Have a backup system. Some people back everything up to the cloud; for others, this isn’t an option for security reasons. I choose to back up to an external drive using the backup program that comes with my Norton plan. For convenience as well as security, I also email to myself significant documents I’m working on. As with so much else, it’s whatever works for you.
Find a tech expert. A friend who worked from home before retirement had the great good fortune to be married to a high-level computer programmer. As a result, whenever her computer misbehaved, she had an in-house expert on call. For those of us who failed to plan that well, it’s enormously helpful to have either knowledgeable friends or a tech expert on call. (The latter is preferable so as to avoid unduly taxing your friendships. Plus, the tech expert’s fees are probably deductible as a business expense.)
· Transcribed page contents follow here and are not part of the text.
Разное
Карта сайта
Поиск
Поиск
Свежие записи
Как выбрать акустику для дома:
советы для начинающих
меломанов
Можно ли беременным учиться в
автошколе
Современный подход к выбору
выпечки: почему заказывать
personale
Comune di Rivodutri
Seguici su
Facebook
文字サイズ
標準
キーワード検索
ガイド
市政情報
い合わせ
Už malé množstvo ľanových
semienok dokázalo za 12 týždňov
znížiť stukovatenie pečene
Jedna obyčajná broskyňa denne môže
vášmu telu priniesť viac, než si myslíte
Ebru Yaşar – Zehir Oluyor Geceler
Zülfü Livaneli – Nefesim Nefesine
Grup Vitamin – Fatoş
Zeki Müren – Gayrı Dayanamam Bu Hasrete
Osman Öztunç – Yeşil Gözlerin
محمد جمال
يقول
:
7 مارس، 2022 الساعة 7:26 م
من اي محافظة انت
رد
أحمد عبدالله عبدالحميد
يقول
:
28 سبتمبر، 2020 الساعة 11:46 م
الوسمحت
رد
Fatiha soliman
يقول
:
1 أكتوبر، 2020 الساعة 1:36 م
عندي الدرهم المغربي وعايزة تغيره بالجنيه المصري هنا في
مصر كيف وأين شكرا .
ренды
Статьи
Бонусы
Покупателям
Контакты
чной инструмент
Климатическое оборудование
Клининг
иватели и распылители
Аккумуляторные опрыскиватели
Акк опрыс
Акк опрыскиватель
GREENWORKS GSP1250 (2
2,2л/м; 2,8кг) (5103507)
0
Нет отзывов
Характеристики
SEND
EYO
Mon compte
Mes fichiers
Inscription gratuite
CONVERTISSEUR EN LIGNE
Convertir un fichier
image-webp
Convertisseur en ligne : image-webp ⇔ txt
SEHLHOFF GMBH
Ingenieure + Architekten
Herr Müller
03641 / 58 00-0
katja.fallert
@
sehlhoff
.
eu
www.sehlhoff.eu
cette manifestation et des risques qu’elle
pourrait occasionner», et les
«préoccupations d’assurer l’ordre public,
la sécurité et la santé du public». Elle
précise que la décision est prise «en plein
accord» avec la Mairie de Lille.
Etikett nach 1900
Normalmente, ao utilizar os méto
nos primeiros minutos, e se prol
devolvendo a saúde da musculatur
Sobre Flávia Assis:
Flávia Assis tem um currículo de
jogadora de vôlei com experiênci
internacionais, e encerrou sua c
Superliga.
Invest in the best tech you can, within reason. If your work involves significant phone time, don’t try to use your cell if the signal in your location is spotty; keep your landline and buy good-quality phones. If you and your client need to send large files back and forth, look into free file-sharing services such as Dropbox. When I began working as a legal researcher, I realized quickly that going to the library every day was eating into my productivity, and so I got a subscription to an online research database which, while expensive, enables me to do the same work much more efficiently (and also during times when the libraries are closed). I could use another, less elegant program which would come at no cost, but because I spend so many hours each week researching, the more expensive program saves me time and effort. Another tech subscription allows me to manipulate pdfs, reducing the time spent on exhibits and appendices.
On the other hand, the tech industry is masterful at upselling. Many programs that are available in free basic editions also have pricy premium editions; assess whether you really need these extra features. If you don’t require lightning-fast internet, don’t pay the extra money. If your work involves creating documents, you likely don’t need 10TB of storage or software that will enable you to edit videos. If you don’t need to take your computer to meetings or when you travel, you don’t need to pay extra for the newest, lightest laptop or tablet unless that’s what you happen to like.
If anybody knows of additional resources to assist the newly-working-at-home set, please share them in the comments section. We all have a lot to manage these days. We need each other, now more than ever.